◆ **TEXT SECTION**:
* * *
Reviewed by: AI editorial process; not yet individually human-reviewed

Have a quick question? Jump to the Q&A page

What this dot point is asking

NESA wants you to define continuous integration and continuous deployment, describe what a typical pipeline does at each stage, and explain why teams adopt CI/CD.

The answer

Definitions

Continuous integration (CI): every code change is automatically built and tested as soon as it is committed or proposed via a pull request.
Continuous delivery: every change that passes CI is automatically prepared for release; humans choose when to deploy.
Continuous deployment: every change that passes CI is automatically deployed to production. No human gate.

CI is universal; continuous delivery is common; continuous deployment is used by mature teams with deep test coverage.

The pipeline

A typical CI/CD pipeline runs every stage in order. Any failure halts the pipeline.

Each stage either passes (continue) or fails (stop, notify, do not deploy).

Tools

GitHub Actions: YAML pipelines stored in .github/workflows/, free for public repos.
GitLab CI: YAML pipelines in .gitlab-ci.yml.
CircleCI, Travis, Jenkins: dedicated CI services.
Argo CD, Flux: declarative continuous deployment for Kubernetes.

A worked GitHub Actions pipeline

A ci.yml for a Python project:

name: CI
on:
  push:
    branches: [main]
  pull_request:

jobs:
  test:
    runs-on: ubuntu-latest
    steps:
      - name: Checkout code
        uses: actions/checkout@v4

      - name: Set up Python
        uses: actions/setup-python@v5
        with:
          python-version: "3.11"

      - name: Install dependencies
        run: |
          pip install -r requirements.txt
          pip install pytest ruff mypy

      - name: Lint
        run: ruff check .

      - name: Type check
        run: mypy src/

      - name: Unit tests
        run: pytest tests/unit -v

      - name: Integration tests
        run: pytest tests/integration -v
        env:
          DATABASE_URL: postgresql://postgres:postgres@localhost:5432/test

The same pipeline runs locally (pytest, ruff, mypy) and in CI. Developers can reproduce CI failures on their own machine.

A worked deployment pipeline

A deploy.yml triggered on push to main:

name: Deploy
on:
  push:
    branches: [main]

jobs:
  deploy:
    runs-on: ubuntu-latest
    needs: test  # depends on the CI job
    steps:
      - uses: actions/checkout@v4

      - name: Build container image
        run: docker build -t app:${{ github.sha }} .

      - name: Push to registry
        run: |
          echo ${{ secrets.REGISTRY_TOKEN }} | docker login -u user --password-stdin
          docker push app:${{ github.sha }}

      - name: Deploy to staging
        run: |
          kubectl set image deployment/app app=app:${{ github.sha }} -n staging
          kubectl rollout status deployment/app -n staging

      - name: Smoke test staging
        run: ./scripts/smoke-test.sh https://staging.example.com

      - name: Deploy to production
        run: |
          kubectl set image deployment/app app=app:${{ github.sha }} -n prod
          kubectl rollout status deployment/app -n prod

Quality gates

CI is the place to enforce standards across the team:

Tests pass.
Lint passes. Consistent style across the codebase.
Type checker passes. Catches whole classes of bugs.
Test coverage threshold. "No PR drops coverage below 80 percent".
Security scans. SAST, dependency scanning.
No secrets committed. Secret scanning.

Each rule is automated. Humans review the changes; the pipeline enforces the rules.
* * *
Collection entries:

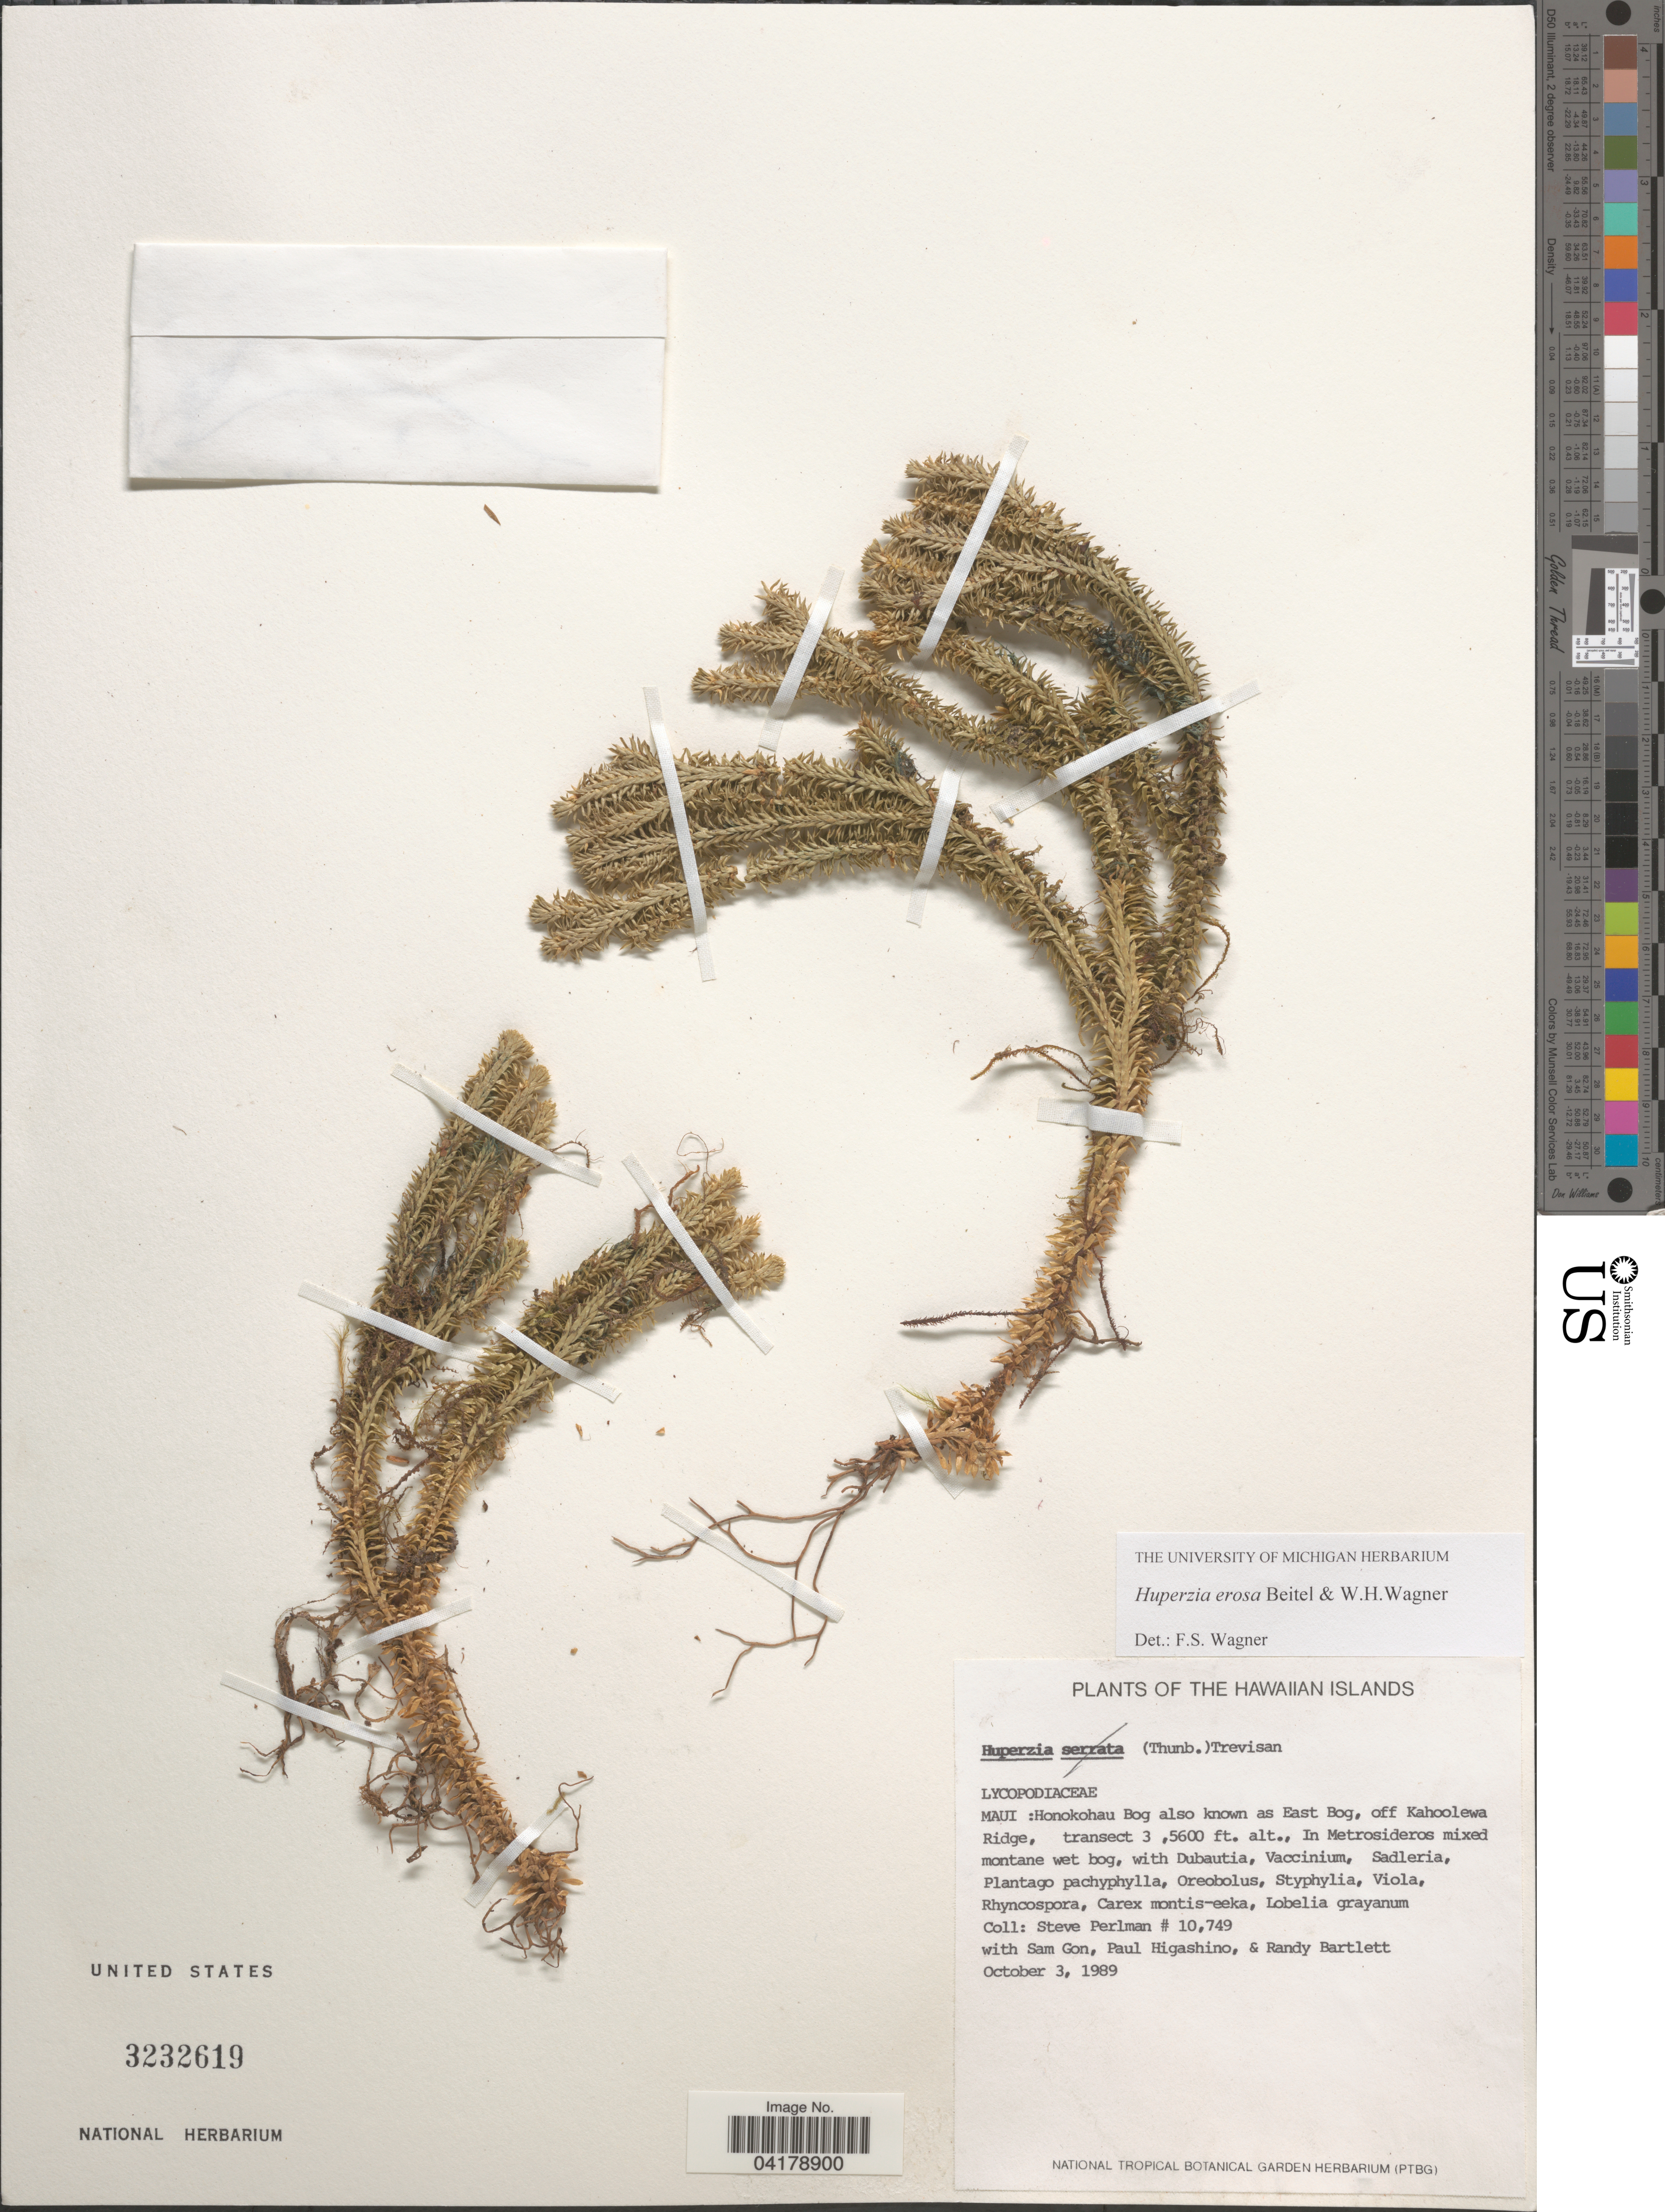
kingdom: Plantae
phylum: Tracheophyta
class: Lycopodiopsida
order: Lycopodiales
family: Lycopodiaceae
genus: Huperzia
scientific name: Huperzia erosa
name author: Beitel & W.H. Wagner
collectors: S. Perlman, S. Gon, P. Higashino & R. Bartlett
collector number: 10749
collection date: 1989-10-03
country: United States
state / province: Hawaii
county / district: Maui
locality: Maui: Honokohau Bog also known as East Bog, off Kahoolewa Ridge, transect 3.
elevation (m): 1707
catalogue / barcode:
* * *
Please state which coverage figure the CI/CD text gives in its example test coverage threshold.

◆ **ANSWER FOR THIS EXERCISE**: 80 percent: no PR may drop coverage below it.